-- WHAT THE EXERCISE ASKS --
The string "macros" may appear in lines of the listing. Report each line where it does.

-- SUPPLIED MATERIAL --
********************

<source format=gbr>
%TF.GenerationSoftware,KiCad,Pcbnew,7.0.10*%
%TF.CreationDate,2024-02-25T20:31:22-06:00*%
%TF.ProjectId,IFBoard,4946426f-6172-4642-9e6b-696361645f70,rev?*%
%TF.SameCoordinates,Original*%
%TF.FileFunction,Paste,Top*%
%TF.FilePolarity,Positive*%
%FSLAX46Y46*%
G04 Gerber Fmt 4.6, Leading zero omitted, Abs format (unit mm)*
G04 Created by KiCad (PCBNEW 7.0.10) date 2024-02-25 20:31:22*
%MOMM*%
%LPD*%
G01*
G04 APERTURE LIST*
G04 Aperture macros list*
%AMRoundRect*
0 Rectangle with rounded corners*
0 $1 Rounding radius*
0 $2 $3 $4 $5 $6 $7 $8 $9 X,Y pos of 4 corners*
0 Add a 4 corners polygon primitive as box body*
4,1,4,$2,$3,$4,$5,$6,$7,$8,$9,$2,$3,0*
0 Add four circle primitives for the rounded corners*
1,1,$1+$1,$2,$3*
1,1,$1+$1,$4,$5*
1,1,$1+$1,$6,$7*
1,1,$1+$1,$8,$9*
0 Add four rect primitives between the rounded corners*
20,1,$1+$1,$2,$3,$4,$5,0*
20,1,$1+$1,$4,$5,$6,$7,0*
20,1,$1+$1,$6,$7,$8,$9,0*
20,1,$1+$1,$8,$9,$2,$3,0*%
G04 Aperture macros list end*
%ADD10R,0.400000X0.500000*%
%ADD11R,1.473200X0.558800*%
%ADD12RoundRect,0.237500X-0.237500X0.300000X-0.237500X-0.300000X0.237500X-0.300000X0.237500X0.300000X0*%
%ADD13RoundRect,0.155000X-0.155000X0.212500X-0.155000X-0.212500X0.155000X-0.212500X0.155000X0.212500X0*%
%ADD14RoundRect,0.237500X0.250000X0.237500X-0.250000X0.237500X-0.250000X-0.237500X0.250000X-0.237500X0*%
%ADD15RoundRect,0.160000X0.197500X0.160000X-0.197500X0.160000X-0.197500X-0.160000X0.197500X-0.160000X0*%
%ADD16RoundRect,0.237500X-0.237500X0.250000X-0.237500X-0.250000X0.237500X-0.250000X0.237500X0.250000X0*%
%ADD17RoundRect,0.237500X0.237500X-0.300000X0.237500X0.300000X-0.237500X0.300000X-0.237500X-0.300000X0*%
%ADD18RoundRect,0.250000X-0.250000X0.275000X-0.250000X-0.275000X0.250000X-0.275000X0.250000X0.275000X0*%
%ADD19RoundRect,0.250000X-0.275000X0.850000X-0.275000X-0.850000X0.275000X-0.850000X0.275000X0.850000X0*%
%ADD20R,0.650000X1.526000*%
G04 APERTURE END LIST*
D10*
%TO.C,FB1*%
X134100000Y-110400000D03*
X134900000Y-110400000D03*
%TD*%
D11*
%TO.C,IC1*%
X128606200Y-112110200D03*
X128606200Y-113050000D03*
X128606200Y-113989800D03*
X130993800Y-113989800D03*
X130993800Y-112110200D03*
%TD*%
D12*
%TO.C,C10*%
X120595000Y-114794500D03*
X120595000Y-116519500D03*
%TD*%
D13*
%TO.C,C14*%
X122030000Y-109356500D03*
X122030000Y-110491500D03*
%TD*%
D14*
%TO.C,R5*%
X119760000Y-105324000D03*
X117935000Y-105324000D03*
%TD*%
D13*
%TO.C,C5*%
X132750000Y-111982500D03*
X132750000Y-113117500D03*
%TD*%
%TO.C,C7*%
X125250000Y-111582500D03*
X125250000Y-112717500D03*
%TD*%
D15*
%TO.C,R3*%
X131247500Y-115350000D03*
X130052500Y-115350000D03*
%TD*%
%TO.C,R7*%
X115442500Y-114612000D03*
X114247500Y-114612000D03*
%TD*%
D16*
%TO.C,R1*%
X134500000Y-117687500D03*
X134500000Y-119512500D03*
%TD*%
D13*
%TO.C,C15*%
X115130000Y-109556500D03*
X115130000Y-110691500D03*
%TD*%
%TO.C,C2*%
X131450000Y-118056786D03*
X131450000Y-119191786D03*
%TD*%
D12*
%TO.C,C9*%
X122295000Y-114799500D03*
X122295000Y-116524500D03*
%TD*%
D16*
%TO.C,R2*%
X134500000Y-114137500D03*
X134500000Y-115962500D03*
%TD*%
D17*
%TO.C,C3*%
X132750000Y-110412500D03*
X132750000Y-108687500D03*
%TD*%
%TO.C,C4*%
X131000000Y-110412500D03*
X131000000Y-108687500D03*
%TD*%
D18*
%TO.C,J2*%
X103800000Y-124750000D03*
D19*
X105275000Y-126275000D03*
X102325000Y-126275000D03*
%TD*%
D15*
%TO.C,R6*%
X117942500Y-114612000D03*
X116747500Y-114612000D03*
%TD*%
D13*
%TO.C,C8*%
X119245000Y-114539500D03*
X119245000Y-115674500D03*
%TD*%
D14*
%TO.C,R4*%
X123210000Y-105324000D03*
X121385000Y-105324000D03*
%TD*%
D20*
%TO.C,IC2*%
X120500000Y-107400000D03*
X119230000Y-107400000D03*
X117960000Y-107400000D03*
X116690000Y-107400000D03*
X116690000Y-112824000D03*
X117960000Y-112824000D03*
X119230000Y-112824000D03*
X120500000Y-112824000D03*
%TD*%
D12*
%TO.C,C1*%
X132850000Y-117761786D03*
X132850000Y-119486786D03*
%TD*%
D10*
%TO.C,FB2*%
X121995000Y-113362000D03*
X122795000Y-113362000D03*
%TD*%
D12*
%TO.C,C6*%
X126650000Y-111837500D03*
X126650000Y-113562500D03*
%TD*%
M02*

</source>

********************

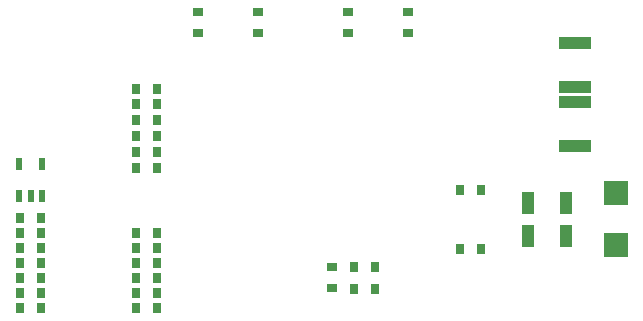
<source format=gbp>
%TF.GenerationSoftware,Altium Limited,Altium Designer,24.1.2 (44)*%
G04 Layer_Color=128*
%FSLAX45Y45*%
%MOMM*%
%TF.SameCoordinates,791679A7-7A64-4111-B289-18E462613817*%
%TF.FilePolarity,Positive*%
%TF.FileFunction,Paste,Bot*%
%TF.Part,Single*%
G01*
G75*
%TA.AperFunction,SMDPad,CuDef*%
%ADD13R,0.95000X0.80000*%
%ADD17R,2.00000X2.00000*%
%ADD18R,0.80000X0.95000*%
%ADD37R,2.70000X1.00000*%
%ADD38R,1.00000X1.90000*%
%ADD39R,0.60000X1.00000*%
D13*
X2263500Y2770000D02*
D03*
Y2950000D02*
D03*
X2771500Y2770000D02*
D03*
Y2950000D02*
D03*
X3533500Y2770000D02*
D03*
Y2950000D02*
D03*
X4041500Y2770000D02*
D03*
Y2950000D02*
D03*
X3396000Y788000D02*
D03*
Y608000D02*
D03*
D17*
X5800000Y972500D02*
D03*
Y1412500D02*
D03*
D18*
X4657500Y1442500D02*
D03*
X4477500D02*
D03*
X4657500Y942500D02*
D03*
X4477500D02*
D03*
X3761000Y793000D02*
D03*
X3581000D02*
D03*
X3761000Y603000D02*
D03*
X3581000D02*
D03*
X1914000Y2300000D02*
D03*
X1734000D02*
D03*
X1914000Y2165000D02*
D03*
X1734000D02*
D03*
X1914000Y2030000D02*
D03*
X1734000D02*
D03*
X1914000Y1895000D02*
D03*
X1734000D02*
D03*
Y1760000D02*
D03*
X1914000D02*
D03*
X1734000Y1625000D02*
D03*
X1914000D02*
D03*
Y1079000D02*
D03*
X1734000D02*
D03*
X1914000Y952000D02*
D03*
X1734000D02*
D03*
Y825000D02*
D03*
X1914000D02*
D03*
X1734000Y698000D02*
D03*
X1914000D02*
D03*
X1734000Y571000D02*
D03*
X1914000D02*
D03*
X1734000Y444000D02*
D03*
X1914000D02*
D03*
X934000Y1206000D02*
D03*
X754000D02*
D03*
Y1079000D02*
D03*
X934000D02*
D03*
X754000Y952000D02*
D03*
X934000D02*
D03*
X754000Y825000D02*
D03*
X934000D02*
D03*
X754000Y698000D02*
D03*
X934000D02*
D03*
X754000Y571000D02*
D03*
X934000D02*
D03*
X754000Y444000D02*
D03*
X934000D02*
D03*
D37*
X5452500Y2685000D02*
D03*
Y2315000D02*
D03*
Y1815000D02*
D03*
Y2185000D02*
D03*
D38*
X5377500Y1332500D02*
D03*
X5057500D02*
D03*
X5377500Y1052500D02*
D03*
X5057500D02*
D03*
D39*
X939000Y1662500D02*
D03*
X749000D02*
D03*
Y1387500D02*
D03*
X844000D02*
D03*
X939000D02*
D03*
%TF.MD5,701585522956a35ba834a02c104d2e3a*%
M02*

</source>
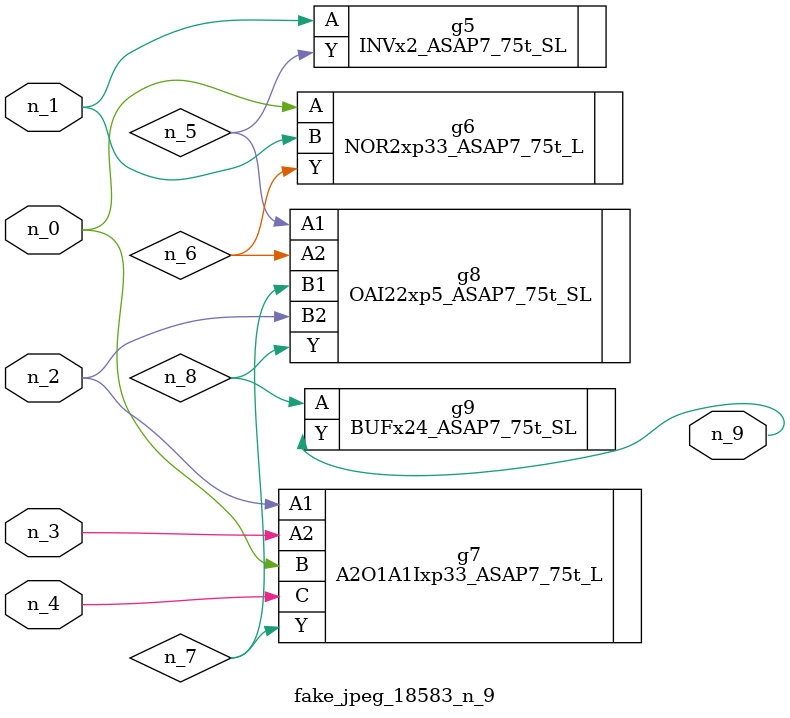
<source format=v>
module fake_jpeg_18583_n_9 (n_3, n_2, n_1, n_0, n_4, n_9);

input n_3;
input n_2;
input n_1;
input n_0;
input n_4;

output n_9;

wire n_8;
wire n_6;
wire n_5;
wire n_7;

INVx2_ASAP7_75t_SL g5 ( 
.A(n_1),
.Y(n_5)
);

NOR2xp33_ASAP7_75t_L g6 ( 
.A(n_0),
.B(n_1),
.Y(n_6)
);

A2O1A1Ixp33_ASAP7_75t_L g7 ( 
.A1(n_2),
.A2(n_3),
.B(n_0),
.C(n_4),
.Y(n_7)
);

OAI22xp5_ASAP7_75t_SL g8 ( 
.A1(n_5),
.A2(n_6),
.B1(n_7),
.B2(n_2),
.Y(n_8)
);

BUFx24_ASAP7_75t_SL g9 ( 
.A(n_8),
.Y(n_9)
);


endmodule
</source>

********************

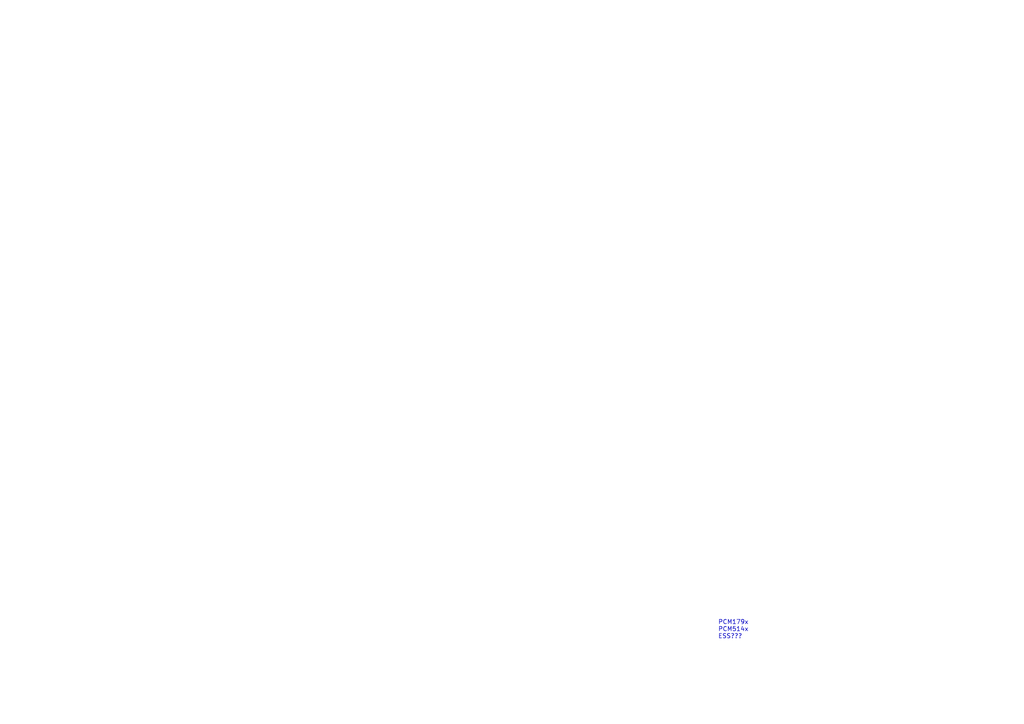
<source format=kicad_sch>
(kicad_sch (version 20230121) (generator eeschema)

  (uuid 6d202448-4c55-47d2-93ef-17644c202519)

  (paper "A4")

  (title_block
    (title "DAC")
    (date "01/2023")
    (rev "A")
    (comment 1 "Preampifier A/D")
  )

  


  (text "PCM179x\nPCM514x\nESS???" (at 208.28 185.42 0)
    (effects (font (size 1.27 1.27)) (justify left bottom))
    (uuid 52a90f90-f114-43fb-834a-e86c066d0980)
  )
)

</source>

********************

-- EXERCISE OUTPUT --
G04 Aperture macros list*
G04 Aperture macros list end*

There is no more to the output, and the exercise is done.